## Material provided
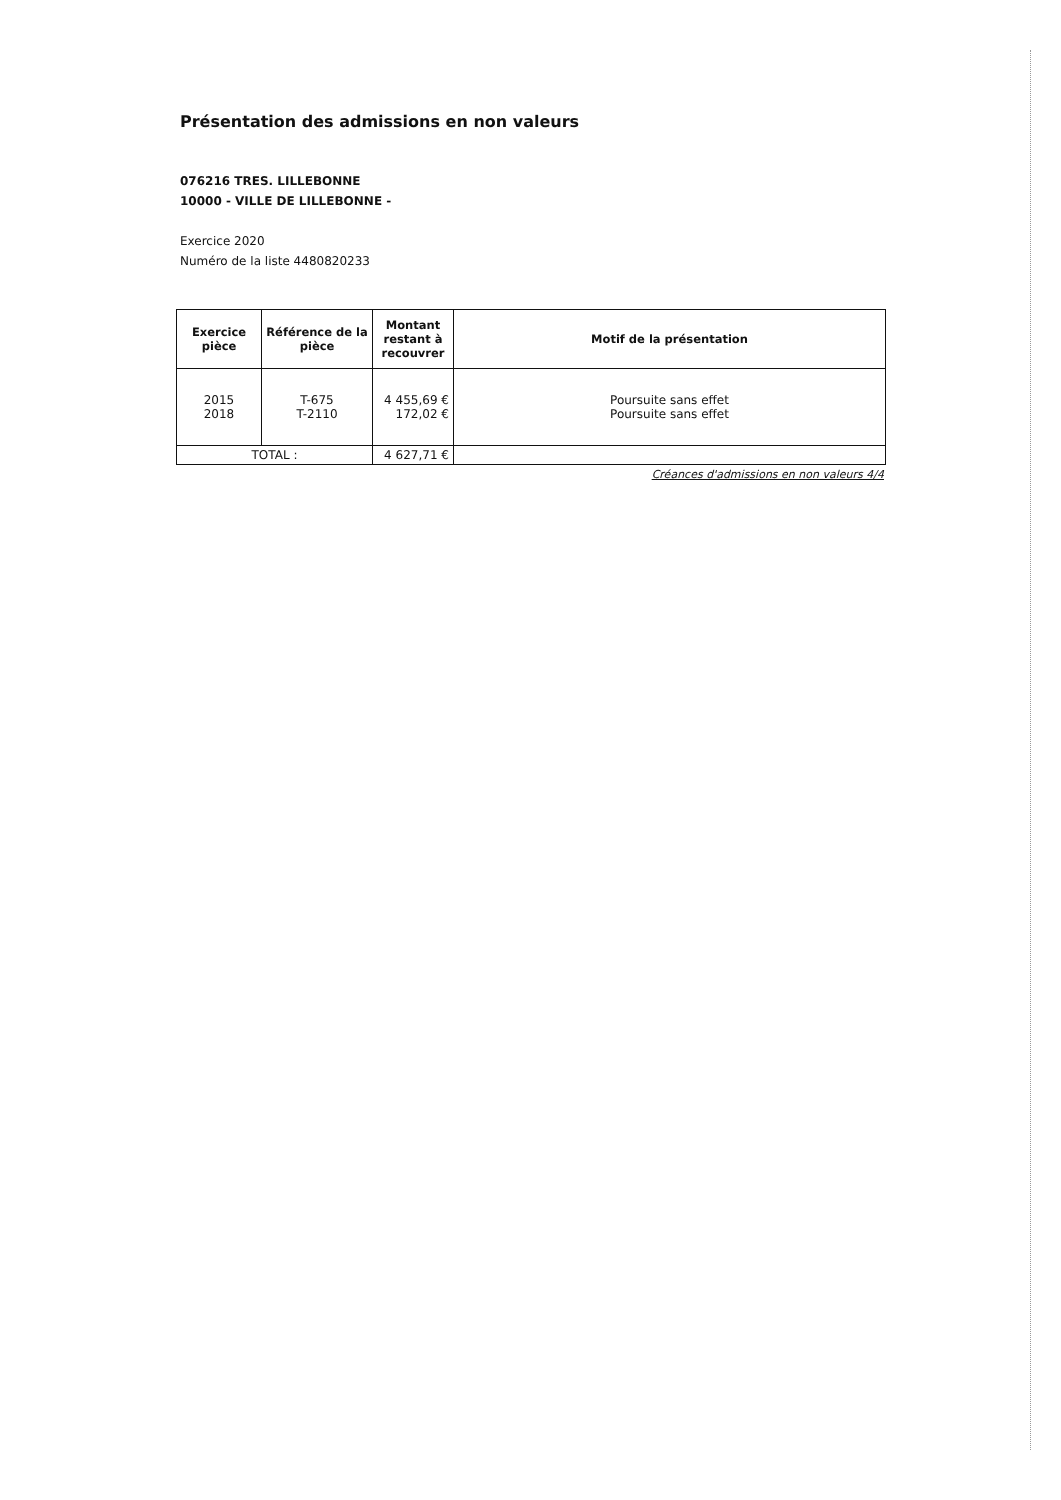Présentation des admissions en non valeurs
076216 TRES. LILLEBONNE
10000 - VILLE DE LILLEBONNE -
Exercice 2020
Numéro de la liste 4480820233
| Exercice pièce | Référence de la pièce | Montant restant à recouvrer | Motif de la présentation |
| --- | --- | --- | --- |
| 2015 2018 | T-675 T-2110 | 4 455,69 € 172,02 € | Poursuite sans effet Poursuite sans effet |
| TOTAL : | | 4 627,71 € | |
Créances d'admissions en non valeurs 4/4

## Assignment
Give back the data exactly. Skip any images.

## Problem solution
Présentation des admissions en non valeurs
076216 TRES. LILLEBONNE
10000 - VILLE DE LILLEBONNE -
Exercice 2020
Numéro de la liste 4480820233
| Exercice pièce | Référence de la pièce | Montant restant à recouvrer | Motif de la présentation |
| --- | --- | --- | --- |
| 2015 2018 | T-675 T-2110 | 4 455,69 € 172,02 € | Poursuite sans effet Poursuite sans effet |
| TOTAL : | | 4 627,71 € | |
Créances d'admissions en non valeurs 4/4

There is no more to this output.